Considered the first great team in Georgetown men's basketball history, the 1907-08 squad won its first five games before losing an exhibition game to Rutgers and suffering its only regular-season loss to a Pennsylvania team that went 23–4 for the year. The Hoyas finished the season with a record of 5–1 and claimed for itself the mythical title of "Champions of the South" for the 1907–08 season.

==Roster==
Sources

The 1907-1908 team photo. Bottom row: James Colliflower, Bill Rice. Center row: Fred Rice, Richard Downey, John Crogan.
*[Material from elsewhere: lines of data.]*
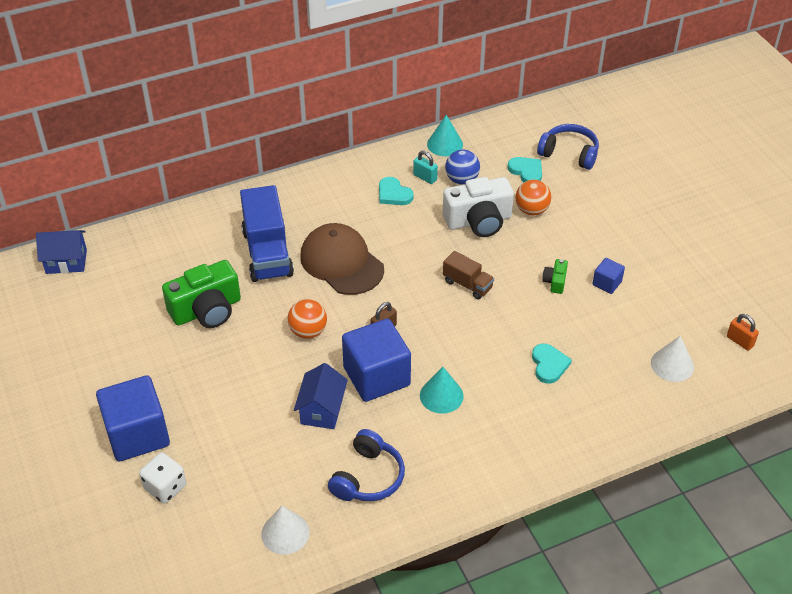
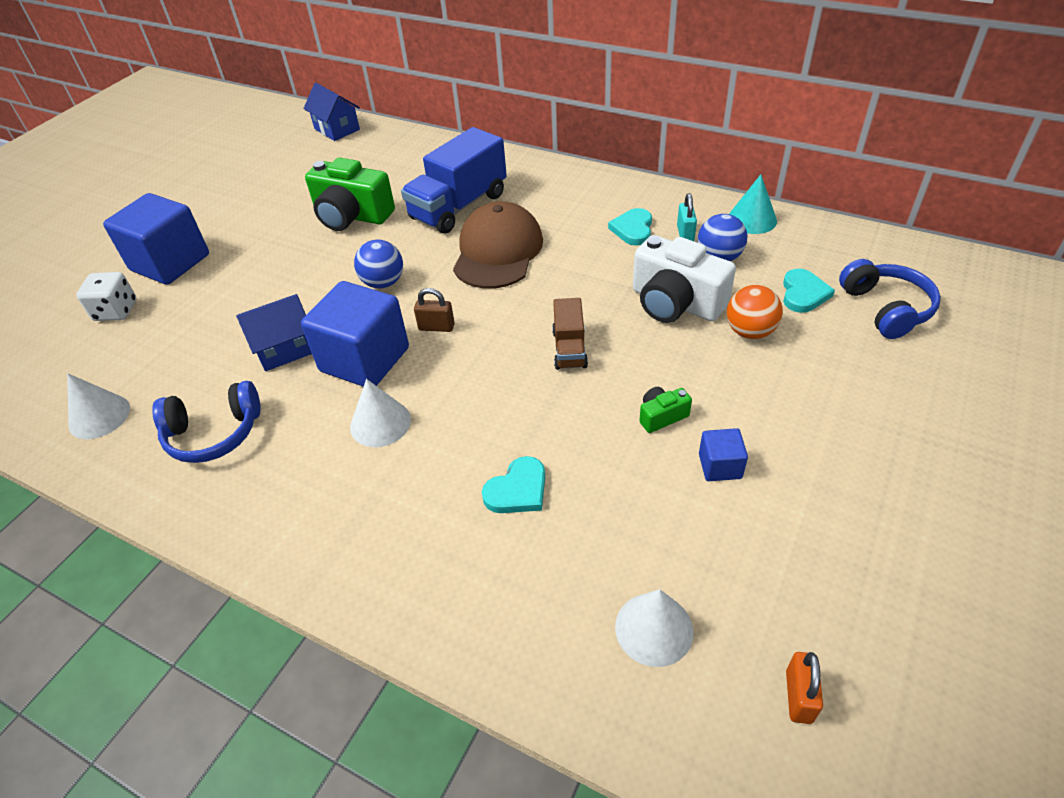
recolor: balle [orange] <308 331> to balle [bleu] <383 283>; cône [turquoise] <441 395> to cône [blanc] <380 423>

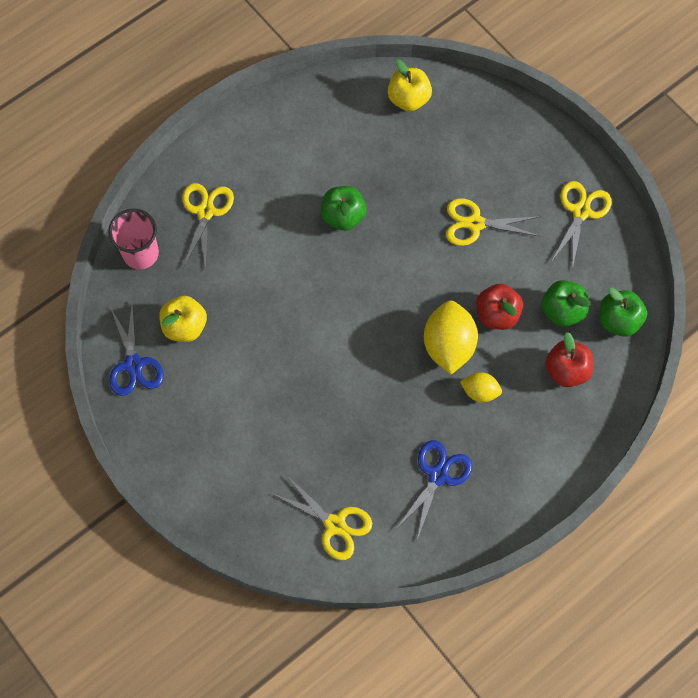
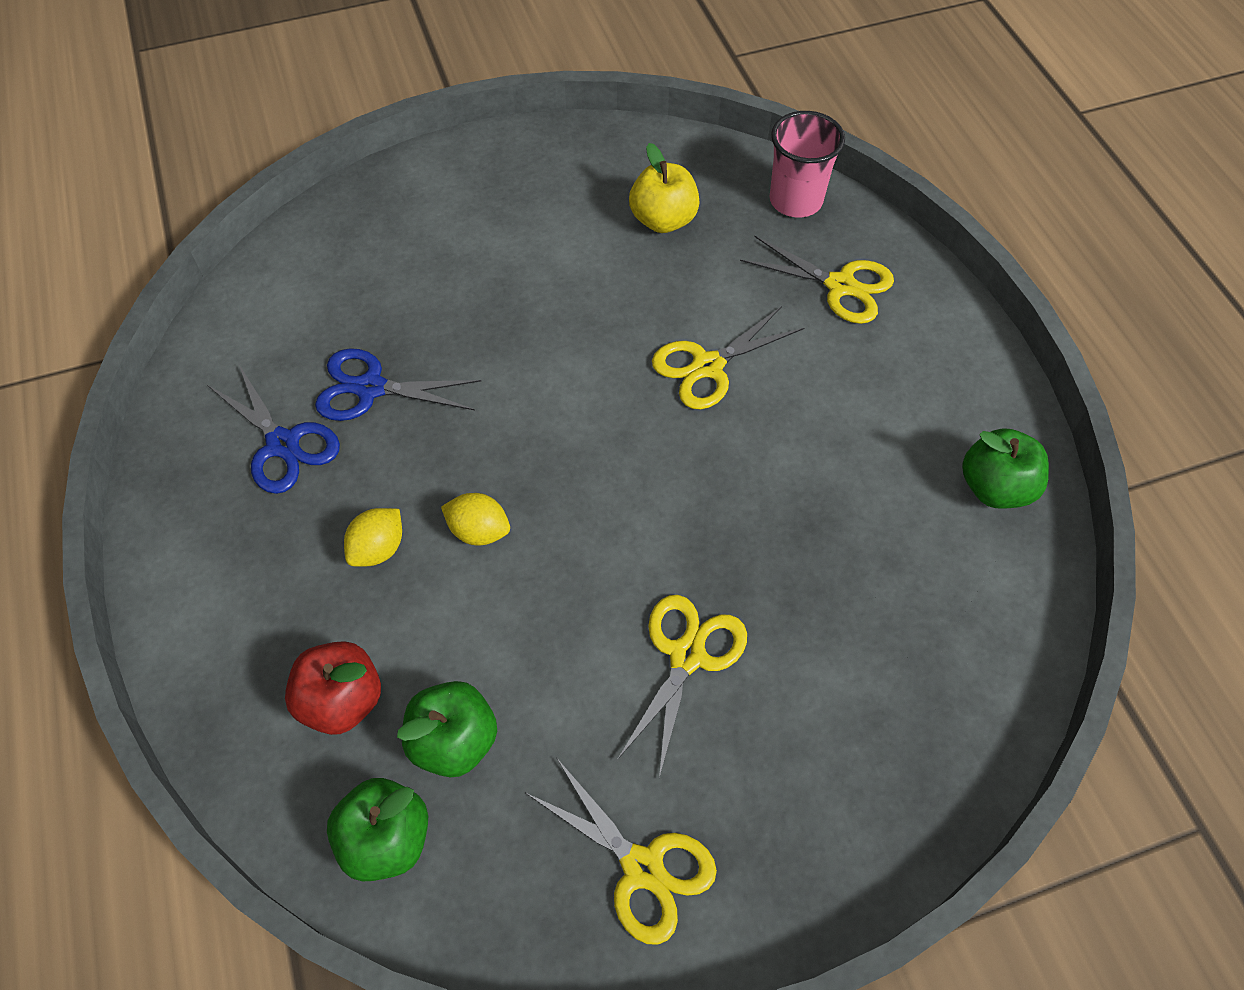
delete: pomme [jaune] <408 99>; pomme [rouge] <497 314>
move: ciseaux [bleu] <134 364> to <371 388>; ciseaux [jaune] <335 524> to <708 366>; pomme [vert] <343 216> to <995 487>
resize: citron [jaune] <448 345> = <479 531> x0.55

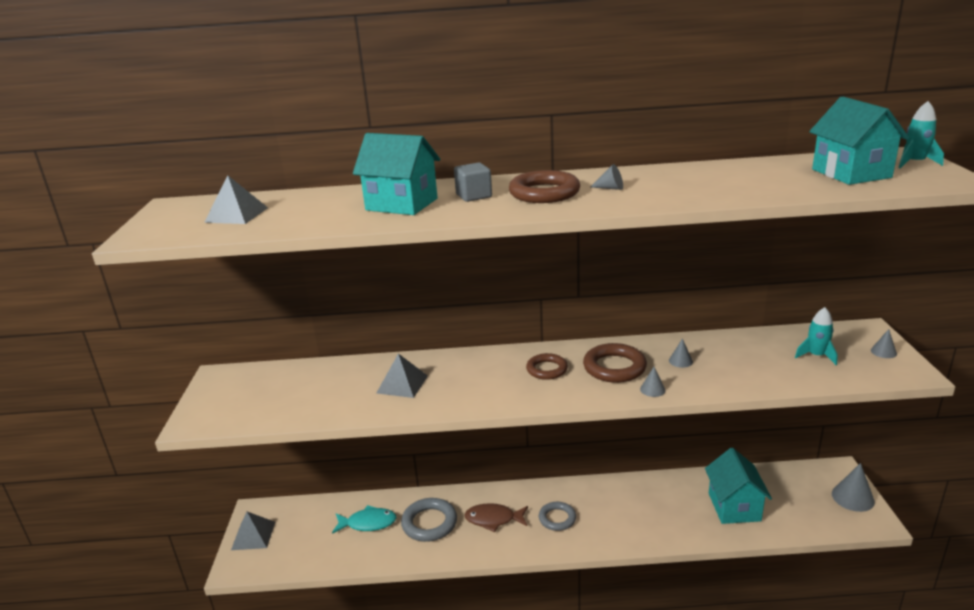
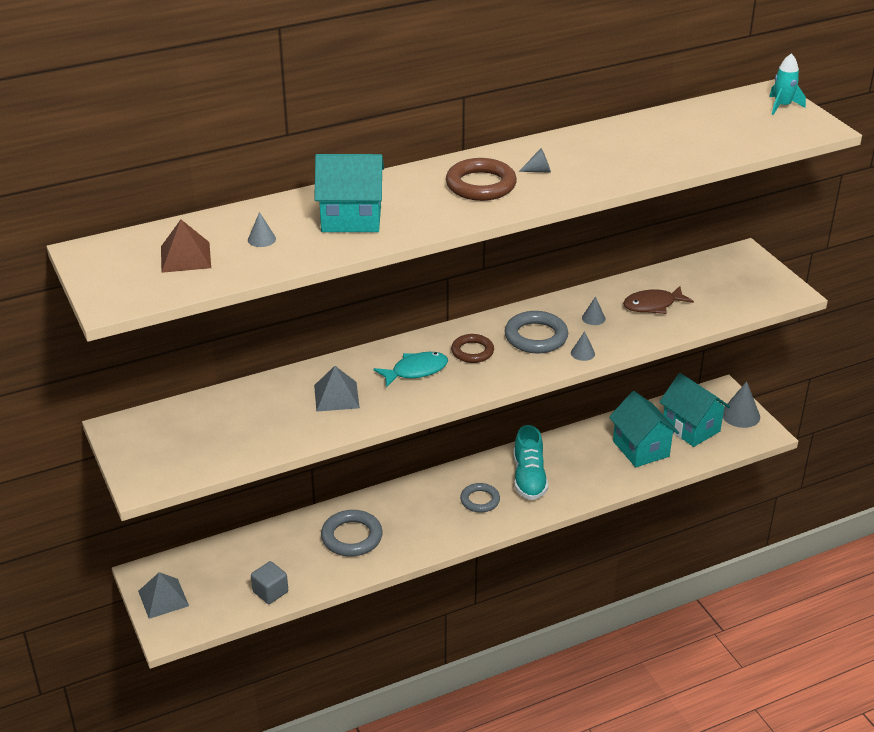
delete: fusée [turquoise] <816 356>
insert: chaussure [turquoise] <529 478>
move: poisson [turquoise] <368 523> to <416 371>; cube [gris] <474 196> to <270 592>; poisson [marron] <493 519> to <653 305>; maison [turquoise] <851 173> to <691 428>; cône [gris] <883 352> to <261 239>
recolor: pyramide [gris] <236 215> to pyramide [marron] <185 257>; anneau [marron] <614 367> to anneau [gris] <536 337>

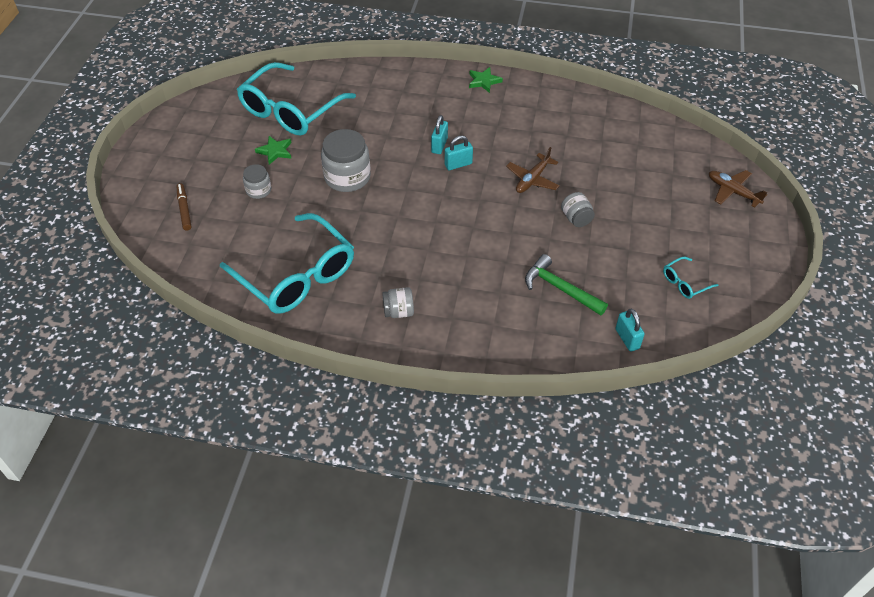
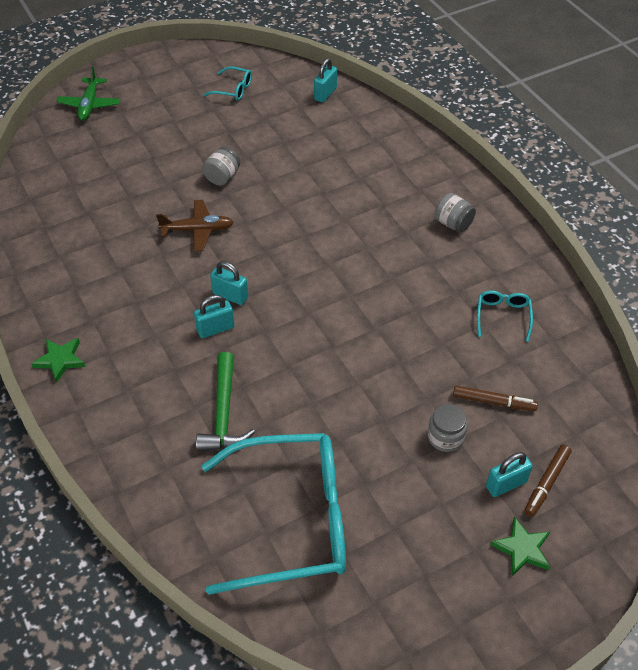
delete: bocal [gris] <347 177>
insert: feutre [marron] <493 402>; cadenas [turquoise] <506 484>
move: étoile [vert] <275 151> to <522 549>; marteau [vert] <560 288> to <224 413>
recolor: avion [marron] <732 192> to avion [vert] <89 105>
resize: lunettes [turquoise] <297 276> = <503 316> x0.41

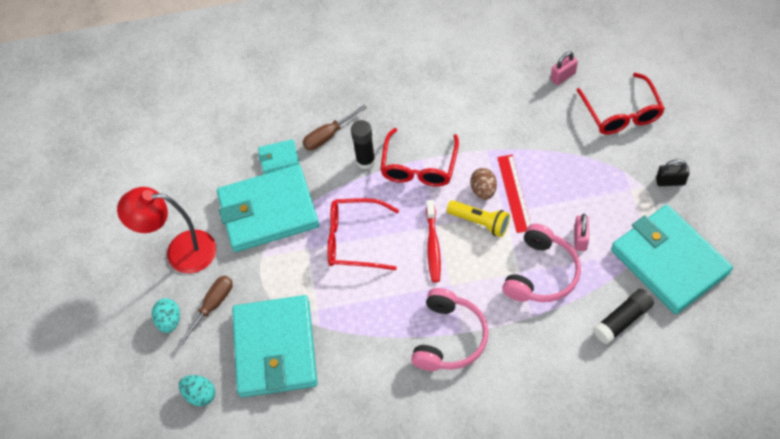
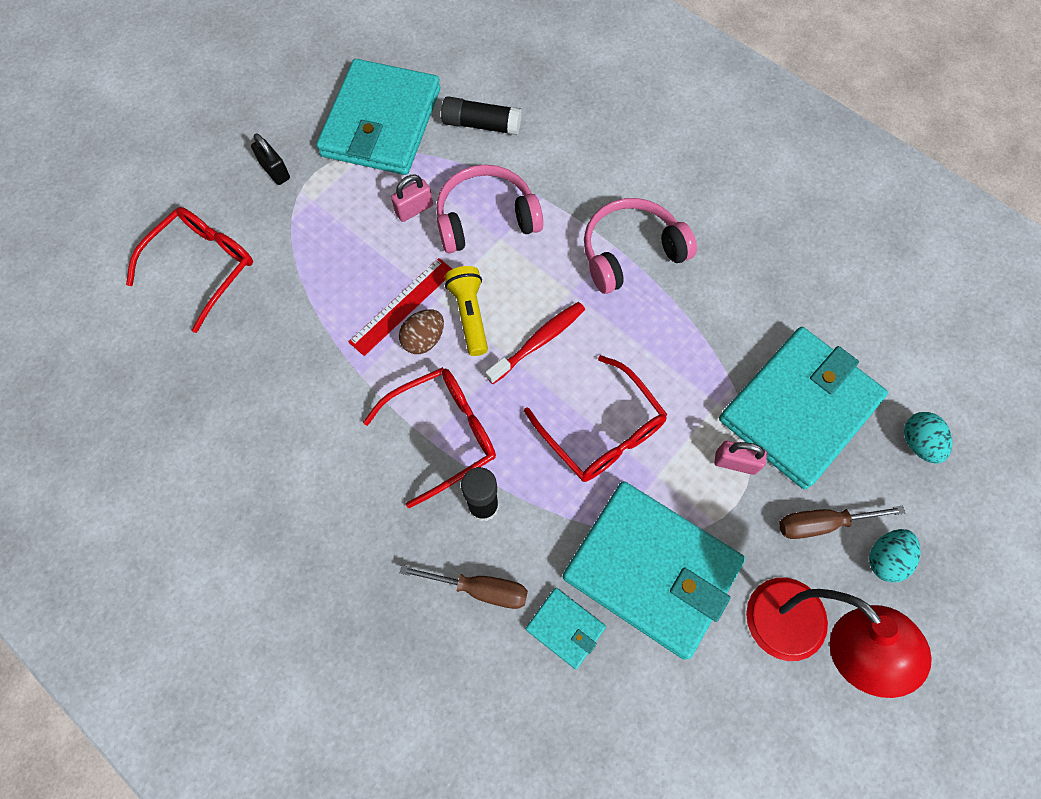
move: cadenas [rose] <563 76> to <735 462>

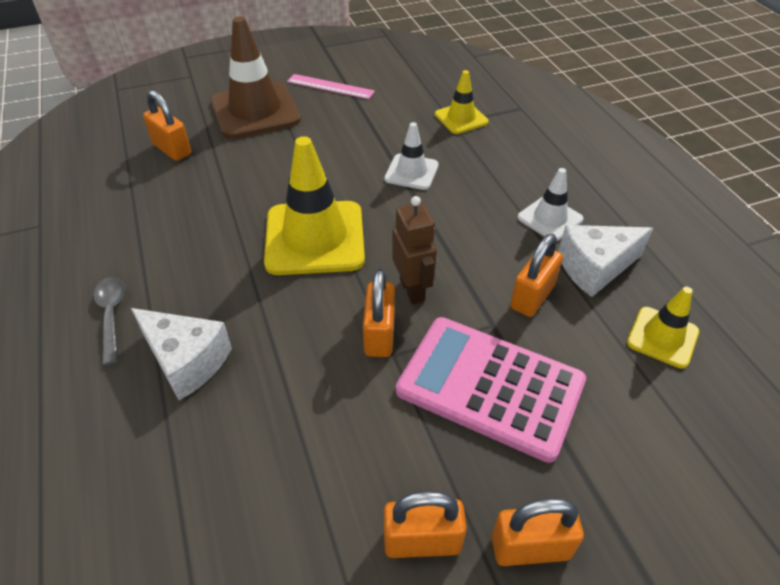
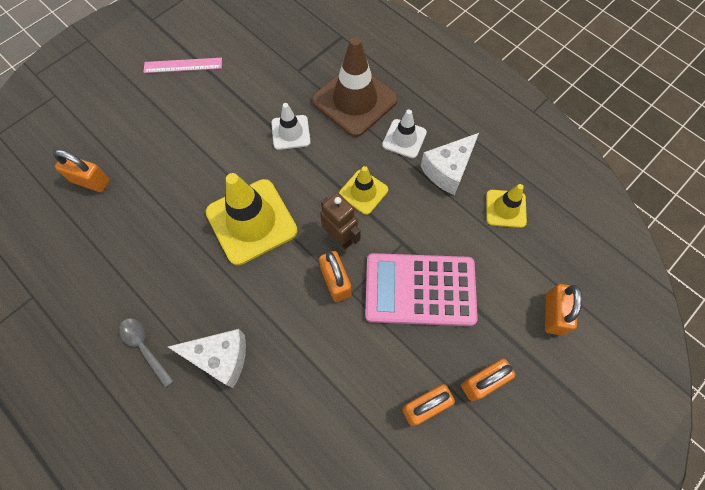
move: cône de chantier [marron] <255 111> to <355 100>; cône de chantier [jaune] <461 118> to <363 192>; cadenas [orange] <532 297> to <553 314>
Top row: George Colliflower, Dilkes (first name unknown) (manager), Maurice Joyce (coach), O'Neill (first name unknown) (manager)

| Name | Height | Weight (lbs.) | Position | Class | Hometown | Previous Team(s) |
|---|---|---|---|---|---|---|
| George Colliflower | N/A | N/A | G | Grad. Stud. | Washington, DC, U.S. | Georgetown Preparatory School (North Bethesda, MD) |
| James Colliflower | N/A | N/A | F | Grad. Stud. | Washington, DC, U.S. | Georgetown Preparatory School (North Bethesda, MD) |
| John Crogan | N/A | N/A | F | Fr. | Washington, DC, U.S. | N/A |
| Richard Downey | N/A | N/A | C | Grad. Stud. | N/A | N/A |
| Bill Rice | N/A | N/A | G | Grad. Stud. | Kingston, NY, U.S. | N/A |
| Fred Rice | N/A | N/A | C | Grad. Stud. | Washington, DC, U.S. | George Washington University |

==1907–08 schedule and results==
Sources

| Date time, TV | Opponent | Result | Record | Site city, state |
Regular Season
| Wed., Dec. 18, 1907 no, no | vs. Maryland | W 58–3 | 1-0 | Carroll Institute Washington, DC |
| Fri., Dec. 20, 1907 no, no | Columbia | W 22–18 | 2-0 | Convention Hall Washington, DC |
| Sat., Jan. 11, 1908 no, no | William & Mary | W 62–8 | exhibition | Convention Hall Washington, DC |
| Sat., Jan. 18, 1908 no, no | Fordham | W 25–14 | 3-0 | Convention Hall Washington, DC |
| Fri., Jan. 24, 1908 no, no | at Virginia | W 42–19 | 4-0 | Fayerweather Gymnasium Charlottesville, VA |
| Fri., Jan. 31, 1908 no, no | Virginia | W 64–12 | 5-0 | Convention Hall Washington, DC |
| Fri., Feb. 21, 1908 no, no | at Fordham | L 29–31 | exhibition | Savage School Gymnasium New York, NY |
| Sun., Mar. 1, 1908 no, no | Fordham | cancelled |  | Convention Hall Washington, DC |
| Sun., Mar. 15, 1908 no, no | at Pennsylvania | L 17–33 | 5-1 | Weightmann Hall Philadelphia, PA |
*Non-conference game. (#) Tournament seedings in parentheses.